**Quoted passage:**
....................

President tests our capacity to build again
Although he may not have planned it, President Joe Biden picked an auspicious date for unveiling his big infrastructure program.
Exactly 34 years ago this past Wednesday — March 31, 1987 - the House voted overwhelmingly across party lines to override President Ronald Reagan’s veto of an $87.5 billion highway and mass transit bill.
It wasn’t even close. The final vote tally was 350 to 73, with
102 Republicans, including most of the House GOP leadership, joining all but one Democrat to defy their party’s president and push the bill forward. The Senate joined in overriding the veto two days later.
Rep. David E. Price, D-N.C., who now chairs the Appropriations Subcommittee on Transportation, Housing and Urban Development, recalled the vote as one of the first he cast as a newly elected member of Congress. It underscored, Price said, what was once true: “Two spending programs reliably enjoyed broad, bipartisan support: Transportation reauthorizations and medical research.”
Biden’s big new infrastructure program involves far more than roads, bridges and mass transit, but he hopes to remind Republicans that once upon a time, in a Washington of long ago, the two parties were capable of coming together to build stuff.

....................

**Task statement:**
In one to three sentences, explain why the infrastructure column calls the date Biden chose for unveiling his program auspicious.

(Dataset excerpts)
....................

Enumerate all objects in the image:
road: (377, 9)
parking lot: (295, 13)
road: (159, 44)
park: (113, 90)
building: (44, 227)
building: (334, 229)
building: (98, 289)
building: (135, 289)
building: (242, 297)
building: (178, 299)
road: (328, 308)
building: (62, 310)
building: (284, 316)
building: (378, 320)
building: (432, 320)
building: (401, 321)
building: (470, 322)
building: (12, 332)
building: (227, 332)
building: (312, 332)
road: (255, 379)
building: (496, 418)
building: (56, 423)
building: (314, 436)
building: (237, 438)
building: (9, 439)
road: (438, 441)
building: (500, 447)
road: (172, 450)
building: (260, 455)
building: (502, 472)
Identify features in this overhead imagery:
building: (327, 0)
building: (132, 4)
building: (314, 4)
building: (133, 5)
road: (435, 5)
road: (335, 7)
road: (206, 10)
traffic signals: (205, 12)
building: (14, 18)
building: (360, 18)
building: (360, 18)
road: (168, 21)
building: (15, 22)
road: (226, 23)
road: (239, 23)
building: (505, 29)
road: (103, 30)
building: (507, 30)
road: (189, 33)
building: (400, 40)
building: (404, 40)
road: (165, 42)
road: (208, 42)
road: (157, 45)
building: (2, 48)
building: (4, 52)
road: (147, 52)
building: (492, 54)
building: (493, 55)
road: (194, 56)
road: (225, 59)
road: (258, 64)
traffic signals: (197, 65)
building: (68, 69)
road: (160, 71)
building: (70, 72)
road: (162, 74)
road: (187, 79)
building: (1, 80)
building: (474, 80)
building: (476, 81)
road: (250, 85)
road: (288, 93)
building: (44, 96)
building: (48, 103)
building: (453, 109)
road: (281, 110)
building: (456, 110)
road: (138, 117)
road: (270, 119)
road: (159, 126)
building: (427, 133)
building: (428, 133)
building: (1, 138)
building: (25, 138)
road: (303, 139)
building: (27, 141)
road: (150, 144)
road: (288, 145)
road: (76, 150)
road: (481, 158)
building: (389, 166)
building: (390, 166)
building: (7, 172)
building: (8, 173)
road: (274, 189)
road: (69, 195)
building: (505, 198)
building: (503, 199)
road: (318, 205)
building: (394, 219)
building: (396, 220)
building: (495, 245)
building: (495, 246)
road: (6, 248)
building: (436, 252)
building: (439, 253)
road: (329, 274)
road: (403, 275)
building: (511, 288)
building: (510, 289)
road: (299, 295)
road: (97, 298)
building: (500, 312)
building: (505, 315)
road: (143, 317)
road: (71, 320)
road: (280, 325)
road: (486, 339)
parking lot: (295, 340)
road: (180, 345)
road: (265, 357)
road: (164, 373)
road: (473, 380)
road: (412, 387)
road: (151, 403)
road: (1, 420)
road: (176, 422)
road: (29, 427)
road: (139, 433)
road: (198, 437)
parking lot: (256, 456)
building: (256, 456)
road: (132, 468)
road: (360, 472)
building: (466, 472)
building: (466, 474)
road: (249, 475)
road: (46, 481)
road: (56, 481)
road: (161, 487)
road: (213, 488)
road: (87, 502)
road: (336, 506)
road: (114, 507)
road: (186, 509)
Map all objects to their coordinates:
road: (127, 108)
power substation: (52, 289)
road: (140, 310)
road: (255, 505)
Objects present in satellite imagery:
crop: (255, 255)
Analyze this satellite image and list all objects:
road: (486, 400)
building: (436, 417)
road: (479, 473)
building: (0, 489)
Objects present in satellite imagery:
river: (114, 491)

....................

**Written answer:**
The date fell exactly 34 years after March 31, 1987. On that day the House voted 350 to 73 to override President Ronald Reagan's veto of an $87.5 billion highway and mass transit bill, with 102 Republicans joining all but one Democrat to defy their party's president.